Mitchell v. Kendall

The opinion of the Court was drawn up by

Rice, J.

This is an action of covenant broken, and comes before us on general demurrer to the declaration. The defendants are the assignees of David Y. Kendall, who, on the 14th of September, 1847, assigned his property, under the statutes, for the benefit of such of his creditors as should legally become parties thereto. The plaintiff, in his writ, alleges that he, with others, creditors of said David Y. Kendall, became parties to said assignment, within the time prescribed by law, and charges the defendants with a want of faithfulness and diligence in the discharge of their trust, in not looking after, managing and converting the property assigned into cash, and paying over the proceeds thereof to the plaintiff, according to his just proportion, and also, in paying over to other parties not entitled, &c.

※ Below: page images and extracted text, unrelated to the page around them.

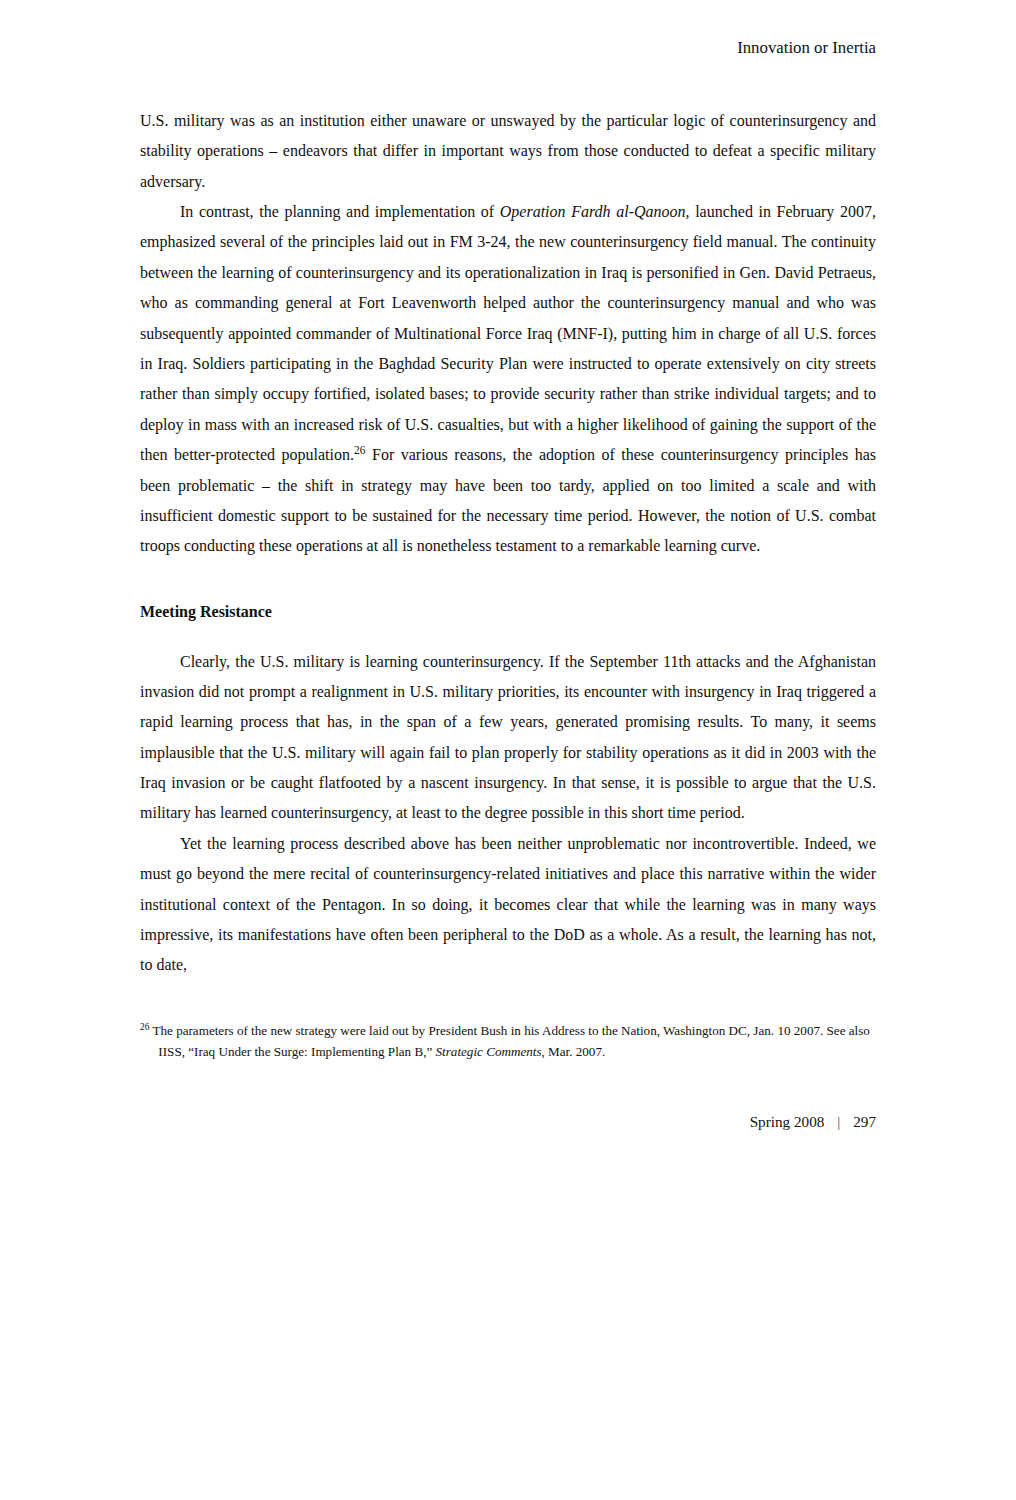Innovation or Inertia
U.S. military was as an institution either unaware or unswayed by the particular logic of counterinsurgency and stability operations – endeavors that differ in important ways from those conducted to defeat a specific military adversary.
In contrast, the planning and implementation of Operation Fardh al-Qanoon, launched in February 2007, emphasized several of the principles laid out in FM 3-24, the new counterinsurgency field manual. The continuity between the learning of counterinsurgency and its operationalization in Iraq is personified in Gen. David Petraeus, who as commanding general at Fort Leavenworth helped author the counterinsurgency manual and who was subsequently appointed commander of Multinational Force Iraq (MNF-I), putting him in charge of all U.S. forces in Iraq. Soldiers participating in the Baghdad Security Plan were instructed to operate extensively on city streets rather than simply occupy fortified, isolated bases; to provide security rather than strike individual targets; and to deploy in mass with an increased risk of U.S. casualties, but with a higher likelihood of gaining the support of the then better-protected population.26 For various reasons, the adoption of these counterinsurgency principles has been problematic – the shift in strategy may have been too tardy, applied on too limited a scale and with insufficient domestic support to be sustained for the necessary time period. However, the notion of U.S. combat troops conducting these operations at all is nonetheless testament to a remarkable learning curve.
Meeting Resistance
Clearly, the U.S. military is learning counterinsurgency. If the September 11th attacks and the Afghanistan invasion did not prompt a realignment in U.S. military priorities, its encounter with insurgency in Iraq triggered a rapid learning process that has, in the span of a few years, generated promising results. To many, it seems implausible that the U.S. military will again fail to plan properly for stability operations as it did in 2003 with the Iraq invasion or be caught flatfooted by a nascent insurgency. In that sense, it is possible to argue that the U.S. military has learned counterinsurgency, at least to the degree possible in this short time period.
Yet the learning process described above has been neither unproblematic nor incontrovertible. Indeed, we must go beyond the mere recital of counterinsurgency-related initiatives and place this narrative within the wider institutional context of the Pentagon. In so doing, it becomes clear that while the learning was in many ways impressive, its manifestations have often been peripheral to the DoD as a whole. As a result, the learning has not, to date,
26 The parameters of the new strategy were laid out by President Bush in his Address to the Nation, Washington DC, Jan. 10 2007. See also IISS, “Iraq Under the Surge: Implementing Plan B,” Strategic Comments, Mar. 2007.
Spring 2008 | 297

The position assumed in support of the demurrer is that the action should have been joint, in the name of all the covenantees in the assignment.

The rule of law is that the action should follow the interest as disclosed on the face of the deed, without regard to the precise form of the covenant, so that the action must be joint, when the interest in the subject matter of the contract-is a joint interest, and several, when the interest of each covenantee is a several interest. Addison on Cont., 267.

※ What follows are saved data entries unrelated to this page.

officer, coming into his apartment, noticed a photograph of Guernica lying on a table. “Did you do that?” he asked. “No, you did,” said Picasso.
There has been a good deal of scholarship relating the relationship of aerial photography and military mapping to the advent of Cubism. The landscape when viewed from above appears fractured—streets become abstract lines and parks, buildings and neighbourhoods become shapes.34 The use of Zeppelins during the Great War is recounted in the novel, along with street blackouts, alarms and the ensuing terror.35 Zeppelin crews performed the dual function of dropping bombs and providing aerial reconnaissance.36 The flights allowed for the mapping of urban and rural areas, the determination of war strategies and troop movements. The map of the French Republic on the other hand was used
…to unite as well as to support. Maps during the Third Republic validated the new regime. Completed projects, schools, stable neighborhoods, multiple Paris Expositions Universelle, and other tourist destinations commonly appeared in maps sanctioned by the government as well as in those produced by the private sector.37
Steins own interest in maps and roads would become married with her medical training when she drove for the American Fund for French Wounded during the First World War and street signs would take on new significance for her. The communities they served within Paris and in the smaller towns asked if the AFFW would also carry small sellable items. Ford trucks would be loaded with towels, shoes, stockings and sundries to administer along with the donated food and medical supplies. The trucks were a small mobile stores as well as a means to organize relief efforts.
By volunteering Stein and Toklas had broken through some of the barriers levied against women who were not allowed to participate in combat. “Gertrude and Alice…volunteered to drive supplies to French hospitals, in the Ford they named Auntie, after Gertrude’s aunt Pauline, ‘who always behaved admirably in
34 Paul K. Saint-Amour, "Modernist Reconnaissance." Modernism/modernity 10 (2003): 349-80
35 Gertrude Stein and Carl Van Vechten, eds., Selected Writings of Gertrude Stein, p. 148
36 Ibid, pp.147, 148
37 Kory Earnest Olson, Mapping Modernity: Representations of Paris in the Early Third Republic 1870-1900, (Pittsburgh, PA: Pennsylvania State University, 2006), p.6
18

When the interest of the covenantees is several, each may sue separately, although the obligation be joint. Hoskins v. Lombard, 16 Maine, 140.

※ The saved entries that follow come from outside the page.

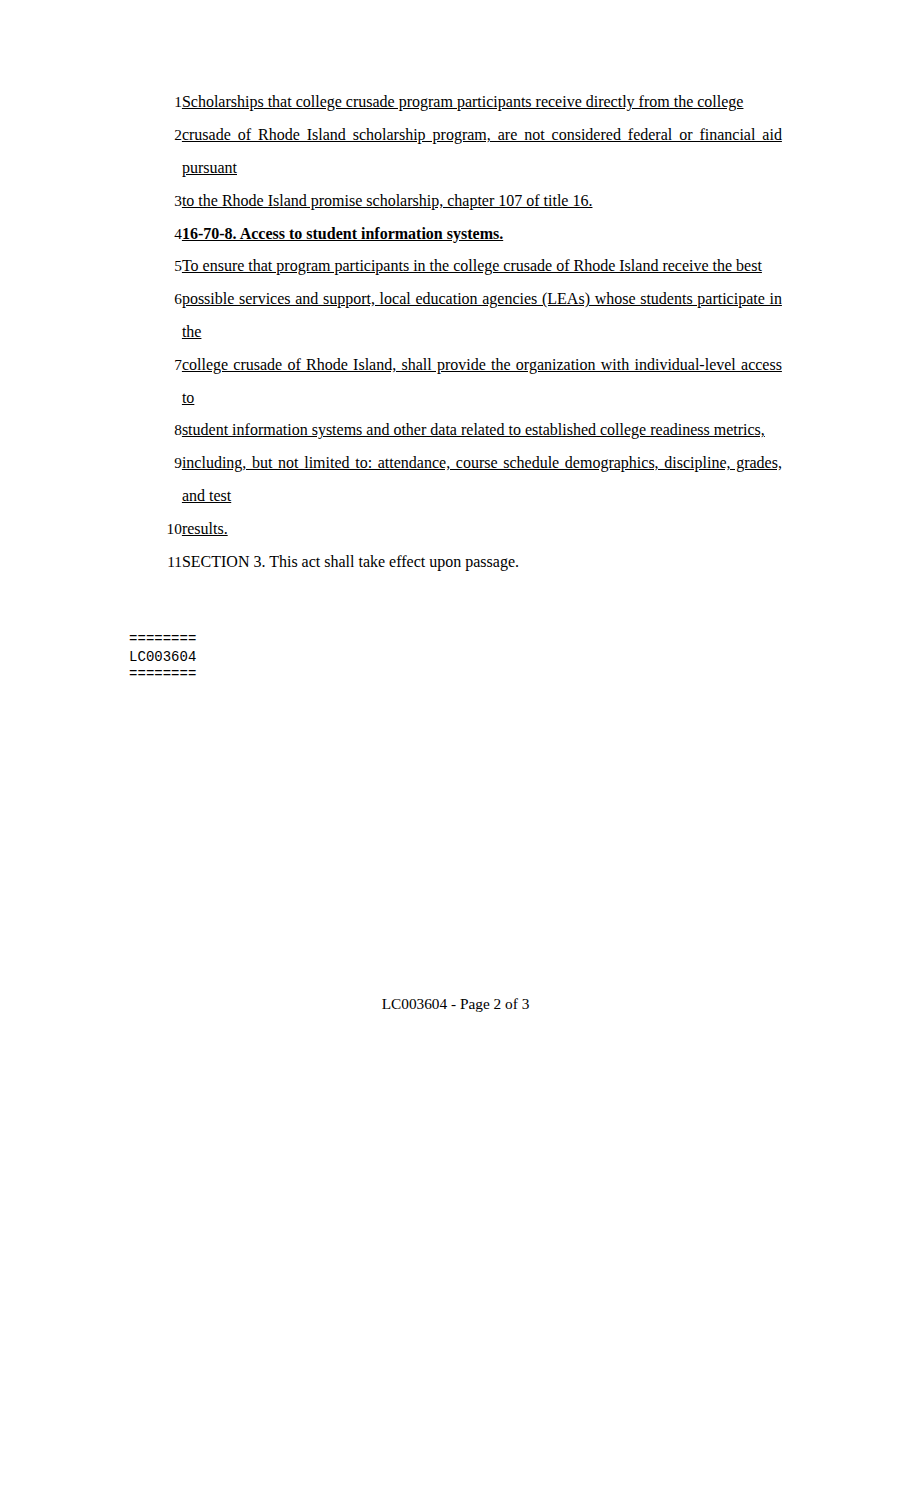| 1 | Scholarships that college crusade program participants receive directly from the college |
| 2 | crusade of Rhode Island scholarship program, are not considered federal or financial aid pursuant |
| 3 | to the Rhode Island promise scholarship, chapter 107 of title 16. |
| 4 | 16-70-8. Access to student information systems. |
| 5 | To ensure that program participants in the college crusade of Rhode Island receive the best |
| 6 | possible services and support, local education agencies (LEAs) whose students participate in the |
| 7 | college crusade of Rhode Island, shall provide the organization with individual-level access to |
| 8 | student information systems and other data related to established college readiness metrics, |
| 9 | including, but not limited to: attendance, course schedule demographics, discipline, grades, and test |
| 10 | results. |
| 11 | SECTION 3. This act shall take effect upon passage. |
========
LC003604
========
LC003604 - Page 2 of 3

In general, all contracts, whether express or implied, and resulting from the operation or construction of law, are joint when the interest in them, of the parties for whose benefit they are created, is joint, and separate, when that interest is separate. Slingsby’s case, 5 Coke, 19; 1 Parsons on Cont., 14, and note.

*236In this case, though the covenantees looked to a joint fund for their dividends, their claims upon those funds were not joint, but several. Each covenantee, either as an individual or as a firm, presented his several claim against the assignor.

The plaintiff held an individual claim against the assignor, and was in no way connected with his other creditors who became parties to the assignment. His interest is a several, and not a joint interest. Carter v. Carter, 14 Pick. 424. This is also in accordance with the terms of the assignment.

Demurrer overruled. Judgment for plaintiff.

Tenney, C. J., Appleton, Cutting, May, and Davis, J. J., concurred.